• Tue. May 28th, 2024

The Landscape And Business Opportunities

Peter is the CEO and co-founder of Seniors Helpers, a leading national non-medical in-home senior care franchise.

Aging is one relatable characteristic that all humans have in common. While it can be a very emotional subject to discuss, it does impact each and every one of us, whether we are caring for an aging loved one or are a member of the senior generation ourselves.

Although we agree that age is just a number, the “maturing” process does come with unique needs. With a swelling senior generation, the “silver tsunami” may be a storm we’re not ready for, and it’s time to hunker down. There are big challenges ahead, and visionaries are necessary.

The Impact Of The Aging Boomer Generation

Question is, will we easily surf this wave, or will it come crashing down on us? Let’s look at the issue. The U.S. Census Bureau says that by 2035, older adults are projected to outnumber kids for the first time in United States history. The Boomer generation growth is creating a ripple effect.

A growing aging population carries with it some distinct challenges. Elderly care affects millions of people in the U.S., and the complexities of this issue are far-reaching, whether you’re discussing economic impacts or providing quality care for our senior population.

1. Health

Let’s take healthcare. We are living longer—our life expectancy is more than double that of our ancestors. The average life expectancy in the U.S. is 76.4 years.

And while advances in modern medicine have contributed to life expectancy, there are costly chronic conditions that this burgeoning population faces, which, according to a West Health-Gallup survey, puts a strain on their wallets and Medicare. Medicare benefits spending is projected to increase from $829 billion in 2021 to $1.8 trillion in 2031—attributed partially to the growth in the Medicare population.

2. The Economics Of Aging

The gray wave is affecting Social Security. Concerns are mounting about our largest-ever generation of elderly impacting the coffers of this government program. Reports indicate the fund may be depleted in 10 years, possibly placing this generation into financial vulnerability.

Once a beacon of economic security, we’ve got to remember that the Social Security Act was signed into law by President Roosevelt in 1935—at a time when the number of people aged 65 and over was much smaller, representative of a shorter life expectancy.

3. Caregiving

In the last 80 years, the scenario has flipped. In the coming decades, there will be 75 to 80 million seniors, and many of them will need help with daily living. That burden often rests on the “Sandwich Generation”—Gen Xers who are “sandwiched” between the obligation of caring for their children and their aging parents.

It’s causing big changes in the family structure, and it’s a big stressor for 40-to-60-year-olds who, too often, have to prioritize one caregiving obligation over the other. This is an unprecedented dynamic we’ve not had to deal with in our country. It used to be that you had kids, raised them and enjoyed your golden years. But now, the challenge is: Who’s taking care of Mom and Dad? I have faced this with my own mother. Living several states away from her, as she aged and became less capable of getting around our family home, I had to make some decisions.

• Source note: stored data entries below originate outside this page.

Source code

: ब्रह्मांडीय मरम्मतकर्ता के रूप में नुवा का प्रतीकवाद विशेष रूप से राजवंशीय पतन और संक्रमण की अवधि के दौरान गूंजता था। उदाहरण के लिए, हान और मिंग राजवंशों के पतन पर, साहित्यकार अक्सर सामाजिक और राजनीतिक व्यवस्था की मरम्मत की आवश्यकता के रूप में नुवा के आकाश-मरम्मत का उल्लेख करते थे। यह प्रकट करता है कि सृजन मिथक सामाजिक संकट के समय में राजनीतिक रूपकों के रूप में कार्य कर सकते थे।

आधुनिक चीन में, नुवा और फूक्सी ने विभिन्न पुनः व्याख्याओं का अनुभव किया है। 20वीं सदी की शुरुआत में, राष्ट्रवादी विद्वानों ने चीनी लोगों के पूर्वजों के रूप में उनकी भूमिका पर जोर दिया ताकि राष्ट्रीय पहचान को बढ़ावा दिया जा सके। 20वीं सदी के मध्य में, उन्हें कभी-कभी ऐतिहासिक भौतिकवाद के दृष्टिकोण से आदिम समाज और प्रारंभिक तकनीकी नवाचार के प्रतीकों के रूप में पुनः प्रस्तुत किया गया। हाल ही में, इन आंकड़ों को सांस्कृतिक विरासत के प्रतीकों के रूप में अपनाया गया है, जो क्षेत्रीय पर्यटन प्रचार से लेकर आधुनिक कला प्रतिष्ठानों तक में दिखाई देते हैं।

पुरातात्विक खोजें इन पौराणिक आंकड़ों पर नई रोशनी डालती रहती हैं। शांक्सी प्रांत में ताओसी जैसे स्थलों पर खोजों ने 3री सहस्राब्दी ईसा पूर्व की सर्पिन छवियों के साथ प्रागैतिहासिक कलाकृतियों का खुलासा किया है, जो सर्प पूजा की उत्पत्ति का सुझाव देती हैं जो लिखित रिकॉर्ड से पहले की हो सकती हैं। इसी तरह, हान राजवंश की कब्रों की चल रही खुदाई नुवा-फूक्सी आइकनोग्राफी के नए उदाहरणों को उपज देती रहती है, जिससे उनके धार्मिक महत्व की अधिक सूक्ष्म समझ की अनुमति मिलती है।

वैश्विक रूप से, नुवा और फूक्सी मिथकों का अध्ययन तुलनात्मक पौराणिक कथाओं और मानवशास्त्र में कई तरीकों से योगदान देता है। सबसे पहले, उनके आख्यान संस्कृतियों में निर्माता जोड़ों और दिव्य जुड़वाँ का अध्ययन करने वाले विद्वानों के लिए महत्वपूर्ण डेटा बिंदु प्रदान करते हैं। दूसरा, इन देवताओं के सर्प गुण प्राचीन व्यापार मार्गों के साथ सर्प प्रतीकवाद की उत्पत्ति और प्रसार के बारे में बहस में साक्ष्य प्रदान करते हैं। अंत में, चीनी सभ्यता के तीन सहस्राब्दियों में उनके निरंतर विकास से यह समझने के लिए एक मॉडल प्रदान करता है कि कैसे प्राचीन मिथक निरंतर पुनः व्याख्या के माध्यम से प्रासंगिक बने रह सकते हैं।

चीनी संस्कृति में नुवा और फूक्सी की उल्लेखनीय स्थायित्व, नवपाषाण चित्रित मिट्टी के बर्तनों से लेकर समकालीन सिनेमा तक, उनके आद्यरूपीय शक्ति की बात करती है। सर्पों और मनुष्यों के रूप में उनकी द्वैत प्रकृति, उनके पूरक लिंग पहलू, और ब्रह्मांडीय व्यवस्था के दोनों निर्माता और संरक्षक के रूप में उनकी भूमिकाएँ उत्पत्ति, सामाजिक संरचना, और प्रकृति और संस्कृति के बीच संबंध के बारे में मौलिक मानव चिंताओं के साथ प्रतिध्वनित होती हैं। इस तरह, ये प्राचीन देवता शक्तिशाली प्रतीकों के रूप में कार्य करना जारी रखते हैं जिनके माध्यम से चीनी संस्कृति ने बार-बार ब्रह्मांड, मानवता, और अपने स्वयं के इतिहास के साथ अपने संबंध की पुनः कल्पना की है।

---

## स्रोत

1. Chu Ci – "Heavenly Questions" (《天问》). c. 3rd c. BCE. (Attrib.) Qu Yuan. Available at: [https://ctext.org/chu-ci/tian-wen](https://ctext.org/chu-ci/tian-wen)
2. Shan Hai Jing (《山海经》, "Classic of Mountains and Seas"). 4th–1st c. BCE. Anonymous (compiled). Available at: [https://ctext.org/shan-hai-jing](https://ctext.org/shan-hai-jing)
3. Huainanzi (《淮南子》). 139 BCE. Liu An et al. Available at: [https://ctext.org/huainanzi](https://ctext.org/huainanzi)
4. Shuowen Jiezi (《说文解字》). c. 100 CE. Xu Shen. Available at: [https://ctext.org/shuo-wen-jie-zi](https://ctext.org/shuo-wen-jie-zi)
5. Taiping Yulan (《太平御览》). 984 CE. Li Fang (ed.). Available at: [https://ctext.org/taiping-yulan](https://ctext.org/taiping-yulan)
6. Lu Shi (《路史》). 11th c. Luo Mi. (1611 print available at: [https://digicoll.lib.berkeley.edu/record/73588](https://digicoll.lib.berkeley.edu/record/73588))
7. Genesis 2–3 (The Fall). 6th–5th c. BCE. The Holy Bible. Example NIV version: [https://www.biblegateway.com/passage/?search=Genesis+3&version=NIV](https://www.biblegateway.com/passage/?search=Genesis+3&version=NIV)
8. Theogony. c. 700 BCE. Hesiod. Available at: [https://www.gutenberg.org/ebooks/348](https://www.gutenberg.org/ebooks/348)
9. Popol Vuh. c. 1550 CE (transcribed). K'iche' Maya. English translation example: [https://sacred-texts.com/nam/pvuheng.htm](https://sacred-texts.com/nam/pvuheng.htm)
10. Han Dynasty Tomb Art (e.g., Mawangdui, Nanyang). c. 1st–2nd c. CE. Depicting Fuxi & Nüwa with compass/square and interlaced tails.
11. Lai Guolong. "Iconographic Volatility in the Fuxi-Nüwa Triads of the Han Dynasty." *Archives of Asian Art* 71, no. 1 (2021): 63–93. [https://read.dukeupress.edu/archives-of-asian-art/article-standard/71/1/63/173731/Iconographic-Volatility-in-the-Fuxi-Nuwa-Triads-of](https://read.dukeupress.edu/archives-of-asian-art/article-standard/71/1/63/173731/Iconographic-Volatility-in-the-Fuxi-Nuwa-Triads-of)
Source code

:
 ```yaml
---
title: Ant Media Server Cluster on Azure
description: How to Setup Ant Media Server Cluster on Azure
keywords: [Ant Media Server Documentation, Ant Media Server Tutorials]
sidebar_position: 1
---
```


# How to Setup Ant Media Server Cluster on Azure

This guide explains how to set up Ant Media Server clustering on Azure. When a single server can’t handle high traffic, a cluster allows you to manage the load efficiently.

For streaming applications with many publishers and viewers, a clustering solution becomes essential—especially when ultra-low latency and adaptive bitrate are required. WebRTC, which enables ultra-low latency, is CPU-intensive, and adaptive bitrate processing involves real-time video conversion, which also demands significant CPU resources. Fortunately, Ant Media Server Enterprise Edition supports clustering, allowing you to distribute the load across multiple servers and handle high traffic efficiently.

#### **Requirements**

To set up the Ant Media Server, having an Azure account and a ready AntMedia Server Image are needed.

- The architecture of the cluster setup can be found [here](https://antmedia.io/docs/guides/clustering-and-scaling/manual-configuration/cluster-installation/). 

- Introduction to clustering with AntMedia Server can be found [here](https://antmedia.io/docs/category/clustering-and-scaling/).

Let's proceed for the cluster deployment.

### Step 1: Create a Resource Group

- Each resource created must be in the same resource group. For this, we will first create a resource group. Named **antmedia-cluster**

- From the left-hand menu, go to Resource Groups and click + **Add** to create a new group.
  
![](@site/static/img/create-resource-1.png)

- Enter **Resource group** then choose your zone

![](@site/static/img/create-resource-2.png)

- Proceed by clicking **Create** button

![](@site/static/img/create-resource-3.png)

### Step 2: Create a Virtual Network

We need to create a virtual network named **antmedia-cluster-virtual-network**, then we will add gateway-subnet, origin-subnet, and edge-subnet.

Housing is a big concern, as our seniors want to age in place independently, but some homes are not adapted to a senior’s needs. Moving the aging out of their homes is another challenge the government does not need, and why home care has essentially become the lifeguard of the silver tsunami.

The Business Of Creating Solutions

Inspired by my mother and armed with the knowledge that the need will only be growing over the coming decades, I understand how necessary it is to develop home care for seniors, providing them with respect, compassion, safety and security—and for those of us in the sandwich generation, peace of mind.

Developing new ideas intended to improve the quality of life for our aging population is not only good business but purposeful. Disruptors and those future-thinkers who comprehend the far-reaching implications of this growth are developing new strategies to cater to the senior population.

All companies can be cognizant of their sandwich-generation workforce and provide flexible work schedules for those who are caregiving. Research indicates that employees are often apprehensive about discussing personal matters at work. Aim to eliminate that stigma and provide assistance and reprieve for those caring for an aging parent.

Business Opportunities

Whether you are leading a mission-driven organization in this sector or a budding entrepreneur looking for a great idea, now is the time for visionaries in this space who will help solve societal issues like managing senior care. While the opportunities are endless, consider these ideas:

• Handyman services for the elderly: Seniors on a fixed income can’t afford high-priced maintenance and repair on their homes. Provide a service with reasonable prices and quality workmanship.

• Technology: I know so many grandparents who want to embrace technology but haven’t had the education to learn it properly. Rather than having to call on children or grandchildren to understand their iPad or the TV remote, provide a business that teaches technology to beginners.

• Personal care: Whether it’s necessary grooming like nail trims or hair styling—licensed cosmetologists who visit in the home could provide this high-demand service for seniors.

Reality Check

The statistics are a reality. While the data on this matter is vital, let’s remember that real people stand behind these numbers. They are our parents, family and friends, and eventually, they will be us. Don’t we all aspire to age with quality services, superior care and dignity?